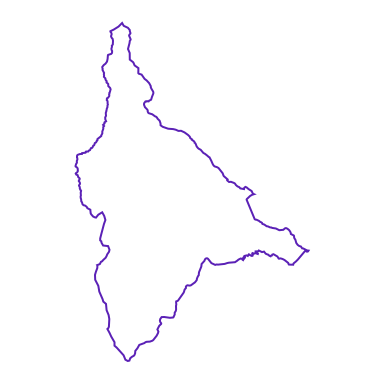 outline of Brosteni, Vrancea, Romania
{"feature_id": "2599482B78982414429299", "entity_name": "Brosteni", "entity_type": "district", "adm_level": 2, "iso_a3": "ROU", "parent_name": "Romania", "parent_adm1": "Vrancea", "projection": "natural_earth1", "projection_center": [27.004, 45.77], "detail": "fine", "context": "isolated", "style": "outline", "palette": "violet", "viewbox_px": 384, "rotation_deg": 0, "n_neighbors": 0, "source": "geoboundaries", "source_scale": "gbopen_adm2", "svg_char_len": 5927}
<svg xmlns="http://www.w3.org/2000/svg" viewBox="0 0 384 384"><path d="M308.5,250.6L307.0,250.4L303.1,248.4L302.2,248.4L300.9,246.5L299.2,246.0L297.7,244.9L296.3,243.0L295.3,239.5L294.7,238.8L294.2,237.8L294.0,235.9L293.8,235.5L290.9,234.0L290.6,232.5L290.1,231.5L289.1,230.1L287.4,228.7L286.0,228.1L285.4,228.2L284.9,228.4L283.3,229.8L279.3,230.2L275.9,228.5L272.1,227.9L271.4,227.5L270.1,227.4L267.9,226.4L266.6,226.2L264.4,224.6L262.4,223.9L262.0,222.9L261.4,222.4L260.2,221.9L259.0,220.9L256.5,219.7L255.4,219.6L254.7,219.2L246.6,199.7L246.8,199.1L250.2,195.9L252.1,194.8L254.0,194.2L252.9,193.7L251.6,191.0L248.6,189.1L246.6,187.4L245.4,186.9L244.2,187.9L244.0,189.1L240.3,188.4L239.3,187.2L237.5,186.4L235.9,185.0L235.0,183.6L233.9,182.9L230.9,181.8L229.1,182.0L227.3,180.5L227.1,180.1L227.6,179.4L223.8,176.1L223.5,175.6L222.7,173.3L218.5,168.0L216.9,167.1L214.6,166.4L213.6,165.5L212.7,164.0L211.2,160.6L209.5,157.3L208.9,157.1L207.0,155.4L204.8,153.7L203.4,153.0L200.7,149.8L198.7,148.7L197.9,148.0L196.7,146.5L195.6,143.7L194.9,142.8L194.6,142.7L194.6,142.2L194.0,141.3L191.9,139.8L192.0,139.4L190.2,138.0L189.8,136.7L188.1,135.0L184.5,132.4L181.1,130.8L178.4,130.9L175.7,129.7L173.2,129.1L168.1,128.7L162.7,126.8L160.6,125.3L160.5,123.3L159.6,120.7L157.4,118.5L157.1,117.7L156.2,116.8L155.0,116.3L152.3,114.3L148.8,113.2L148.2,112.7L147.7,111.5L147.7,110.3L147.1,109.4L144.9,107.1L144.7,106.5L144.0,104.7L144.1,103.3L145.5,101.4L146.8,101.2L146.9,101.4L147.3,101.2L148.6,101.4L149.1,100.7L151.1,99.7L152.0,96.8L153.2,93.8L153.4,93.0L153.2,91.7L151.3,88.5L150.7,87.0L150.8,86.2L149.2,83.2L146.6,80.4L144.6,78.9L141.6,74.6L138.8,73.7L138.3,73.1L138.4,68.1L134.6,65.4L133.5,62.8L133.0,62.1L129.8,59.6L129.7,53.0L128.0,49.0L129.5,43.2L129.8,40.9L130.6,39.7L130.6,39.2L129.1,35.7L129.4,34.7L130.4,33.5L130.4,32.9L129.8,31.1L129.8,30.1L127.9,27.8L123.7,25.8L122.1,23.0L118.5,26.6L113.7,29.6L110.4,31.2L110.4,31.7L111.2,32.7L111.6,33.7L111.6,34.5L111.1,35.9L111.1,36.6L111.8,38.0L112.6,38.8L113.0,40.8L112.8,44.5L111.8,45.8L112.0,46.7L111.4,48.8L111.6,50.0L112.1,50.9L112.1,52.2L111.9,53.1L111.2,53.9L108.1,54.9L107.9,55.4L107.6,58.9L107.0,61.6L105.5,63.7L103.8,65.0L102.3,66.9L102.3,67.7L102.7,68.9L102.5,69.9L104.1,73.0L103.8,74.1L104.1,75.2L103.9,76.8L105.4,78.4L105.4,79.1L105.8,80.2L106.7,81.2L106.5,82.3L106.6,82.6L107.7,83.4L108.2,84.0L108.3,86.1L110.1,87.9L110.6,89.3L109.9,92.0L109.3,93.0L109.5,93.7L109.1,94.3L109.3,95.5L109.2,96.1L108.0,97.8L107.2,98.1L106.9,98.5L106.8,100.1L107.2,100.3L107.6,101.7L107.6,103.6L107.9,104.5L107.5,105.4L107.4,107.3L106.8,108.6L106.6,110.0L106.3,110.9L106.3,111.6L105.9,112.3L105.8,113.4L106.0,115.8L105.2,117.4L105.3,119.4L106.1,121.3L104.5,122.3L104.4,122.5L104.6,123.2L104.4,123.6L103.1,124.9L104.1,126.0L103.2,127.1L103.3,128.8L102.3,131.5L102.3,133.5L101.2,135.5L101.2,136.1L97.5,139.0L97.4,140.3L96.8,140.6L96.7,141.3L96.0,142.4L94.8,143.1L94.3,144.9L93.9,145.4L93.2,145.7L92.5,147.4L92.0,147.9L90.9,148.2L90.0,150.1L88.8,150.6L88.2,151.5L86.1,151.5L85.8,151.7L85.8,152.4L85.5,152.7L82.1,153.1L82.0,153.9L79.7,154.1L77.8,154.8L77.3,155.2L77.0,156.0L77.0,157.6L77.3,158.0L77.4,159.5L76.8,161.0L76.9,162.7L76.1,164.0L75.5,166.1L75.7,166.6L76.7,167.2L77.5,168.1L77.8,169.1L77.7,170.3L77.9,170.9L77.2,172.3L75.9,173.2L75.7,173.6L76.4,174.7L77.6,175.1L78.3,177.2L79.4,178.1L79.7,178.7L79.5,179.7L78.9,180.3L78.8,181.1L79.8,182.5L80.0,183.8L79.1,185.2L79.0,185.7L79.8,187.1L79.8,188.5L80.3,189.3L80.2,189.6L81.1,190.8L80.7,192.7L80.9,195.5L80.6,196.4L80.7,198.0L81.1,199.2L81.3,201.4L82.0,202.3L82.5,204.2L83.5,205.2L84.9,205.5L85.9,206.2L86.8,207.0L87.4,208.2L90.3,209.7L90.7,213.4L91.2,214.3L93.1,216.5L94.7,217.3L96.0,217.6L98.3,214.7L102.2,212.3L104.2,215.9L105.4,220.0L104.0,223.9L101.4,233.7L100.2,238.4L100.2,240.4L101.3,241.3L101.5,242.7L103.1,245.5L108.1,246.1L109.5,249.8L109.0,251.8L107.2,254.4L106.6,256.0L105.6,257.8L103.3,259.9L102.1,261.3L101.0,261.8L99.8,264.1L97.2,265.1L97.4,265.4L97.3,268.0L95.8,272.1L95.0,274.9L95.2,279.8L98.3,285.8L99.3,291.6L102.6,299.2L103.3,301.6L106.0,303.9L106.6,310.2L108.6,315.0L109.3,319.0L108.9,326.8L108.2,328.3L107.4,329.0L109.4,332.6L111.3,336.7L114.5,342.2L114.5,345.7L116.7,347.6L123.6,355.3L125.4,359.7L127.8,361.0L129.4,360.6L130.2,358.3L131.8,356.9L133.9,355.7L134.4,355.1L135.1,353.4L135.3,350.9L137.4,348.3L139.3,344.9L144.3,343.1L145.5,342.2L146.6,341.8L149.9,341.6L152.4,340.7L153.3,340.0L156.6,335.8L158.0,333.1L158.4,331.6L157.4,329.4L159.3,325.7L161.1,324.0L161.2,323.3L160.2,321.9L159.9,320.5L160.3,318.9L161.6,317.1L164.2,317.0L169.9,317.8L173.1,317.5L173.4,317.3L174.7,314.5L174.7,312.7L175.8,310.9L176.1,309.5L176.0,305.9L176.3,304.6L176.1,302.2L176.2,301.4L177.6,300.9L178.1,300.5L183.6,292.7L184.0,291.8L184.6,289.6L185.9,288.1L185.9,286.7L186.5,285.8L187.4,285.3L189.8,285.6L190.9,285.3L195.0,282.3L196.2,280.8L196.8,279.9L196.9,278.7L197.6,277.0L198.1,276.0L198.7,275.3L199.0,272.3L201.3,266.6L201.6,264.0L204.4,260.9L205.0,259.3L205.8,258.6L206.3,258.3L207.2,258.3L208.0,258.8L211.4,263.1L215.2,264.9L216.4,264.5L218.2,264.6L224.7,263.9L227.4,263.0L228.9,262.7L235.0,262.2L237.2,260.7L238.5,259.6L240.7,258.5L241.9,258.8L242.5,259.7L243.1,260.1L243.7,258.9L243.1,258.6L243.2,257.8L243.5,257.4L244.4,258.3L244.9,257.6L245.0,257.3L244.6,255.9L246.6,255.4L247.8,256.0L248.5,255.0L248.5,254.7L248.9,254.3L250.4,255.3L251.6,255.9L252.5,255.8L253.0,254.4L252.2,253.8L252.5,253.1L254.3,253.6L255.3,253.1L257.8,254.0L257.9,253.6L255.8,252.3L255.6,252.0L255.6,251.4L258.2,251.3L258.8,250.5L262.0,252.1L264.0,251.6L265.7,253.7L268.0,254.7L268.3,254.7L269.4,255.8L270.6,256.3L271.0,255.7L271.9,255.5L272.3,254.6L273.4,254.2L273.8,254.4L277.4,256.5L278.7,258.6L279.2,258.7L279.5,258.5L280.6,258.4L282.6,259.0L284.5,260.0L288.2,262.9L288.5,263.9L289.0,264.6L293.2,264.7L293.4,263.8L293.7,263.3L295.9,261.5L297.8,259.6L305.3,250.7L307.0,251.7L308.0,251.4L308.5,250.6Z" fill="none" stroke="#5b21b6" stroke-width="2"/></svg>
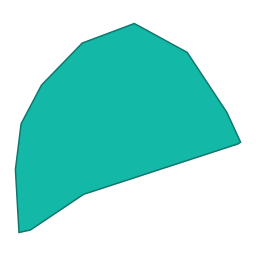 outline of Saint Lucy
{"feature_id": "BRB-1995", "entity_name": "Saint Lucy", "entity_type": "Parish", "adm_level": 1, "iso_a3": "BRB", "parent_name": "Barbados", "parent_adm1": "", "projection": "orthographic", "projection_center": [-59.624, 13.309], "detail": "fine", "context": "isolated", "style": "filled", "palette": "teal", "viewbox_px": 256, "rotation_deg": 0, "n_neighbors": 0, "source": "natural_earth", "source_scale": "10m", "svg_char_len": 276}
<svg xmlns="http://www.w3.org/2000/svg" viewBox="0 0 256 256"><path d="M19.0,232.5L15.4,169.7L21.1,123.8L41.5,85.1L82.3,43.0L134.3,23.5L187.2,52.4L226.8,112.3L240.6,142.2L238.0,143.9L83.6,194.3L30.4,230.0L19.0,232.5Z" fill="#14b8a6" stroke="#0f766e" stroke-width="1.5"/></svg>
+-------+
Count the lines of the records above that contain the string "palette". What is the total, given as a number alone?

2